━━━ Supplied material

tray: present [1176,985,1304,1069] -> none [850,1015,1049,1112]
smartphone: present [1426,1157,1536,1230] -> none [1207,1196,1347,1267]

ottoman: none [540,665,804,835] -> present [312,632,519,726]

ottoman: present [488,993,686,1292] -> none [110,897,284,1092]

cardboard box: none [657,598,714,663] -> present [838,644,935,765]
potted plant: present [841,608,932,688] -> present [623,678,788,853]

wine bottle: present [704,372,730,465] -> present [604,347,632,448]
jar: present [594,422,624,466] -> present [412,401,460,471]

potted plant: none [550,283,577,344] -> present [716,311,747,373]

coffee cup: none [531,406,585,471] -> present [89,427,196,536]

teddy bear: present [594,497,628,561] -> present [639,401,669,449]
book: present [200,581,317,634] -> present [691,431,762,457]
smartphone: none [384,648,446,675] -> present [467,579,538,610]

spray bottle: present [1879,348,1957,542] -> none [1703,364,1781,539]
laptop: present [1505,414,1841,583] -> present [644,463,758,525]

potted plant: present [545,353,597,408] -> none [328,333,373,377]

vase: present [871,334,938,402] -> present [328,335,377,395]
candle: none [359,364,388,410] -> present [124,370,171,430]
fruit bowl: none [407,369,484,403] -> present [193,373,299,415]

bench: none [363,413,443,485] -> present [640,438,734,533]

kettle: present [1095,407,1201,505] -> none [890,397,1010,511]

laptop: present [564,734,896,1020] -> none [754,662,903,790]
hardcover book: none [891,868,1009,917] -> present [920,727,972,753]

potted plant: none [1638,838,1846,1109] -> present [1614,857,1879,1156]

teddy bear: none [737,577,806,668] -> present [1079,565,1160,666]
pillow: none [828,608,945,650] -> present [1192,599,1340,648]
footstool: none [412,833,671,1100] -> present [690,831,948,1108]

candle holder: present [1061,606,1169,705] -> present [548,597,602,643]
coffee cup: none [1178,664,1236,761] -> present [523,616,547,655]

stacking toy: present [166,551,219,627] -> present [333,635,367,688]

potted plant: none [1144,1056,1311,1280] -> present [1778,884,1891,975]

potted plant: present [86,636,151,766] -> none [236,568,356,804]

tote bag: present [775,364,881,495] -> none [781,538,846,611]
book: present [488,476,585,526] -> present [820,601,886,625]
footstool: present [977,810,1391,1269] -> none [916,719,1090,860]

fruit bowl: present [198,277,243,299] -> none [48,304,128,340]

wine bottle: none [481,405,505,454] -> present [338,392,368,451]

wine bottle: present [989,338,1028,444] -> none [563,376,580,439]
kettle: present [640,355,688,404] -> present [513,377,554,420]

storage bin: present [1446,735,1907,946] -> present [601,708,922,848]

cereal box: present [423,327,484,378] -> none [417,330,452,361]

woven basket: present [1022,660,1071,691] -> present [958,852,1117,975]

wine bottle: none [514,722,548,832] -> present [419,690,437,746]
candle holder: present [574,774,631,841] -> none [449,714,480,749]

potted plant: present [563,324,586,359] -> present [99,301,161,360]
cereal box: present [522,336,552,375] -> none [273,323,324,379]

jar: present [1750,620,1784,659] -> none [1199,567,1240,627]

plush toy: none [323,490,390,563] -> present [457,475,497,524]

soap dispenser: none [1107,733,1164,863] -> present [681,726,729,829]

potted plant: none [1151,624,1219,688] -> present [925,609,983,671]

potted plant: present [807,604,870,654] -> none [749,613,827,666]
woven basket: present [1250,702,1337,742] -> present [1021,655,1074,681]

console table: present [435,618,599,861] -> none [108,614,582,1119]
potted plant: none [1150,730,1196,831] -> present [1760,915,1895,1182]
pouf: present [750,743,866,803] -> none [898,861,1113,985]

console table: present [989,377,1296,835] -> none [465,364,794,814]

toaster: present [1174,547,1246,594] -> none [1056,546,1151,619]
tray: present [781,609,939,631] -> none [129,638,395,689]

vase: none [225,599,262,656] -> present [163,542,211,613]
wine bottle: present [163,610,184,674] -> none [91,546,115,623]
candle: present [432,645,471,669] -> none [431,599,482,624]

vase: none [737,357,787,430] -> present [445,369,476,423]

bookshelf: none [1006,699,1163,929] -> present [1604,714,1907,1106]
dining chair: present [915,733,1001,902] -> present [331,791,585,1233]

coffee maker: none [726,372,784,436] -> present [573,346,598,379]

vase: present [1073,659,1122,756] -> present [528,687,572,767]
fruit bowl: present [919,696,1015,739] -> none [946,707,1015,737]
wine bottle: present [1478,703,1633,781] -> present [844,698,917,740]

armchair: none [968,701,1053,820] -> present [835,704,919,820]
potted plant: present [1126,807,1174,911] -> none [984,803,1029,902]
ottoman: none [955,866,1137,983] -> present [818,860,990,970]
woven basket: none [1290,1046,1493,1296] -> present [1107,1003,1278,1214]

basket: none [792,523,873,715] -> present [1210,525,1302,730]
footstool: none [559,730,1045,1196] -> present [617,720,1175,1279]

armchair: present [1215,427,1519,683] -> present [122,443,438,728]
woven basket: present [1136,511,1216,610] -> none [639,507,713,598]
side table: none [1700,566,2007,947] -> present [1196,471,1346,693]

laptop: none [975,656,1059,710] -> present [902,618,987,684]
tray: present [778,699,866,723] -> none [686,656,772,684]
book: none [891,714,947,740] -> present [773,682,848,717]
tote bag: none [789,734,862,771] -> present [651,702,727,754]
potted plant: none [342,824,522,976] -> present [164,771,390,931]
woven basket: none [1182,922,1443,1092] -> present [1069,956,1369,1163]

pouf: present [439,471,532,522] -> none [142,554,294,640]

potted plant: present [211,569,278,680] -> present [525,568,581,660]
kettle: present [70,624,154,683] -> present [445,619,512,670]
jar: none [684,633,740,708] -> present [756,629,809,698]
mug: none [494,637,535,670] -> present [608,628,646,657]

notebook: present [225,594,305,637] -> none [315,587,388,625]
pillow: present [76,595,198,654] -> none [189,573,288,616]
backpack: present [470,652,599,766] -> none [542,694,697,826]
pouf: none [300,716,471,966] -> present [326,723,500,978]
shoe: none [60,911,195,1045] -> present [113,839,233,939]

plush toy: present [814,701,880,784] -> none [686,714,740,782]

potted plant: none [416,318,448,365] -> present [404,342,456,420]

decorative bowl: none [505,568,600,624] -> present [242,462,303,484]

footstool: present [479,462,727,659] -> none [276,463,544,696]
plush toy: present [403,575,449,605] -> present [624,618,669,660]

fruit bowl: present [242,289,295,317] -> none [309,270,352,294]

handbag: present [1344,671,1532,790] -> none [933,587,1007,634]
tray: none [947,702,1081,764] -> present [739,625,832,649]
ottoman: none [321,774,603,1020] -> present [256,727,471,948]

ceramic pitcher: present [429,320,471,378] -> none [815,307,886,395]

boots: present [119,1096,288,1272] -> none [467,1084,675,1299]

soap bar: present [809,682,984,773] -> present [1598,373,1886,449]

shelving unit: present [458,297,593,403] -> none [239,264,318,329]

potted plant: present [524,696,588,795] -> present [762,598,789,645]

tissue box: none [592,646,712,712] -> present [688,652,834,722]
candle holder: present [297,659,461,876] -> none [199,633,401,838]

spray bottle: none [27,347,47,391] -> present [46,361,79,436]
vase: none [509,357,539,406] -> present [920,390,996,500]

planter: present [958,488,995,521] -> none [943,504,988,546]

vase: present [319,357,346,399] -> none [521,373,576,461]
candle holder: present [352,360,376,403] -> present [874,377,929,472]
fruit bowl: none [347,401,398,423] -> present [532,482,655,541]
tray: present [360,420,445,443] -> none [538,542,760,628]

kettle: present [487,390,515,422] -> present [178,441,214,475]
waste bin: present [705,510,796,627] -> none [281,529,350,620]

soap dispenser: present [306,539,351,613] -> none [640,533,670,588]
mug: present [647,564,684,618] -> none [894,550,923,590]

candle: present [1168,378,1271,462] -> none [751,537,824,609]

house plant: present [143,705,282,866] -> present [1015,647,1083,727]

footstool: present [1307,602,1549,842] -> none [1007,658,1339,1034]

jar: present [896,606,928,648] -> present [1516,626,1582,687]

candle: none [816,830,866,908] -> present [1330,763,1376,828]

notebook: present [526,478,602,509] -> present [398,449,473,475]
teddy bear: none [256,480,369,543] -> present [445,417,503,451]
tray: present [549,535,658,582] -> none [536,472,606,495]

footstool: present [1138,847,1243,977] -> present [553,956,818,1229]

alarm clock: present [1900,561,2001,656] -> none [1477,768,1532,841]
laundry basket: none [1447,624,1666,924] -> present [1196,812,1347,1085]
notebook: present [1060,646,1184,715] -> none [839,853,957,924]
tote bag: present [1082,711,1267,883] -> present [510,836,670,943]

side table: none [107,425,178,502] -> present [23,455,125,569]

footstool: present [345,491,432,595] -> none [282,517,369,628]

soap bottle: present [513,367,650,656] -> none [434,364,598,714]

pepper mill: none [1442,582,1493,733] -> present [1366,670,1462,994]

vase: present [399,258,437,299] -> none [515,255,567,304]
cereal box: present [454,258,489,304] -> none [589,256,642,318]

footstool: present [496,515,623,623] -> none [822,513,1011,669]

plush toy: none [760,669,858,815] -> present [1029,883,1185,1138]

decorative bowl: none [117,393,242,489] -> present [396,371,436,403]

━━━━━━

To answer, copy each line from the material above that has the word "bowl".

# [Answer for the task]
fruit bowl: none [407,369,484,403] -> present [193,373,299,415]
fruit bowl: present [198,277,243,299] -> none [48,304,128,340]
fruit bowl: present [919,696,1015,739] -> none [946,707,1015,737]
decorative bowl: none [505,568,600,624] -> present [242,462,303,484]
fruit bowl: present [242,289,295,317] -> none [309,270,352,294]
fruit bowl: none [347,401,398,423] -> present [532,482,655,541]
decorative bowl: none [117,393,242,489] -> present [396,371,436,403]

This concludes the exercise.